Back in 2009 – when BBC catch up content first arrived on Virgin cable we wrote the following:
‘There is a rule in life that if something walks like a duck and talks like a duck it must be a duck. It is a good rule, but we have been struggling this week with a slight variation to it. How about if someone really big and important repeatedly tells you something is a duck, and has gone to the trouble of painting the thing to look like a duck, but every time you look at it, it still doesn’t walk or talk like a duck?
The duck in question is the TV version of iPlayer that is available on Virgin cable. The BBC and Virgin have made a great fuss over the fact that ‘iPlayer is now available on Virgin’. But however much we have tried, we can’t make it quack or waddle.‘ (See the blog: ‘iPlayer Looks Like a Duck’).
The issue we were describing above still exists in the original (ie non-Tivo) Virgin homes. The BBC and Virgin were telling us that iPlayer was in the STB and it clearly wasn’t. Today, the same issue arrived on Sky.
You may have seen that the iBurbia team tweeted this morning that catch-up content from most of the free-to-airs (but not 4OD) has finally arrived in the Sky OnDemand areas of their Sky TV set top boxes. The content is presented under the ‘player’ brands (eg iPlayer, ITV Player) sitting in a page of the Sky EPG, but the content is quite clearly not delivered by them. In fact, the programmes are actually saved in Sky code, on Sky servers and delivered through the Sky VPN to the Sky set top box software. The duck problem has returned.
A BBC source told us in 2009 that ‘the BBC iPlayer brand transcends technical definitions and is intended to represent all BBC on-demand content’. We thought that this was cobblers at the time, and we still do. Here are the four reasons why:
- The word ‘player’ has a specific technical meaning to consumers. They see ‘player’ and assume ‘web player’ and expect this content to be delivered to them by the BBC or ITV. It isn’t.
- For iPlayer in particular, this is an over-promise. The iPlayer brand increasingly implies a functionality which is not present in Sky (or the original Virgin system). As the functionality of iPlayer has increased, the brand ‘promise’ has expanded to include things like ‘favourites’ and, most importantly, ‘downloads’. These are ‘player’ functions available on the web but not through the Sky system.

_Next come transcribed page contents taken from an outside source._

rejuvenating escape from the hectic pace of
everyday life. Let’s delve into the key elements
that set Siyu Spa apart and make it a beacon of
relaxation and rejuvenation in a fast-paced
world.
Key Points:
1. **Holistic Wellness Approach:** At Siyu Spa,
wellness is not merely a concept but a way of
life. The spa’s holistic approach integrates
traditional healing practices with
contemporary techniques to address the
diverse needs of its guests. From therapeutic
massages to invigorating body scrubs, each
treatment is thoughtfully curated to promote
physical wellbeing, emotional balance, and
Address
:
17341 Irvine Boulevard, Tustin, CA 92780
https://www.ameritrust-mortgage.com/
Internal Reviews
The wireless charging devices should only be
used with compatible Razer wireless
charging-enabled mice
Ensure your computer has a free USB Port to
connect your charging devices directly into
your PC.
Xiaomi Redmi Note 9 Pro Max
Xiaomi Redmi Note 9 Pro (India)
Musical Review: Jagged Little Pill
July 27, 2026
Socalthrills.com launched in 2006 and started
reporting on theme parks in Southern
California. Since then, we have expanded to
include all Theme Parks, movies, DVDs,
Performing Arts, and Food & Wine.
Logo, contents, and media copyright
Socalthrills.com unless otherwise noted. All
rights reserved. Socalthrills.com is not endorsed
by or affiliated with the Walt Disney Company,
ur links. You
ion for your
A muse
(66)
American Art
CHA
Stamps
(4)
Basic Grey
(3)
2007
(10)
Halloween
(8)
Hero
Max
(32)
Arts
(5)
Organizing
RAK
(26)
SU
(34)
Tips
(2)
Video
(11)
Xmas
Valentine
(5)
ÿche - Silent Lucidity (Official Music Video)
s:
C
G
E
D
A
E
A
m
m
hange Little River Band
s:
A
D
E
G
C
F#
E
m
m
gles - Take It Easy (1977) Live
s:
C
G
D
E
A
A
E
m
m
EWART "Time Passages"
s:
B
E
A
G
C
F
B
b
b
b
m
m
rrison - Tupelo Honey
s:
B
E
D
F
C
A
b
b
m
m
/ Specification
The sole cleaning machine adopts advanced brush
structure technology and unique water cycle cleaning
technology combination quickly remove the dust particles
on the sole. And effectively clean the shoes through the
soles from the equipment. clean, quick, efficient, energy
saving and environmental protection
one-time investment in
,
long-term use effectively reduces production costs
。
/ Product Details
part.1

- The graphical presentation of the ITV Player and iPlayer logos was deliberately different from the core brand structure in use by each of those companies. They are brands created by teams of people who were not attempting to support and enhance the broadcast function. They were set up by people (who have now left both companies) who were trying to set up rival operations – the ‘cuckoos in the nest’. The world has now changed.
- The brand positioning will increasingly not support the new functionality that is arriving in set top boxes. The backwards EPG (Tivo, YouView and Freetime) is a case in point. If I can go backwards on the BBC3 line of an EPG and select a programme, to suddenly stick an iPlayer logo in front of me is weird. Once ‘start-over’ arrives (where I can seamlessly jump to the beginning of a show from half-way through) this problem will be huge. The player logo will actually be an intrusion.
The problem is not nearly as acute for the ‘4OD’ and ‘Demand5’ brands, as they were originally designed to be part of their channel’s umbrella ‘brand family’ and the functionality they have delivered has always been limited. For Five – which only really has one channel of note – their player has always been seen as direct adjunct to the core brand.
However, all the broadcasters have to realise that the growing presence of the player brands has diminished the clarity and distinctiveness of their channel brands. We have suggested for a while that there would come a point where they have to choose whether to favour their channel brands over their player brands. We might be at that point now.
The problem is most acute for the BBC because of their aspirations for iPlayer. Neither ITV Player, 4OD or Demand5 has really attempted to create a rival ‘platform’ to Sky and Virgin, but you feel that is where the BBC FM&T team would like to take iPlayer. (There is a bigger, more fundamental question about whether broadcasters should build their own players anyway – but we will leave that for another day). It is not clear that the BBC broadcast teams want to follow the FM&T team there.
The commercial FTA broadcasters definitely cannot follow the BBC down that road, because the BBC has guaranteed revenue and they don’t. The commercial FTAs absolutely need catch-up to be integrated with the channel proposition, and they absolutely need to drive audiences back to linear, broadcast TV because of the ad revenues. Its fine to put the ITV Player onto an iPad, but catch-up HAS to be about the channel brand on any device where the consumer normally watches linear broadcast telly.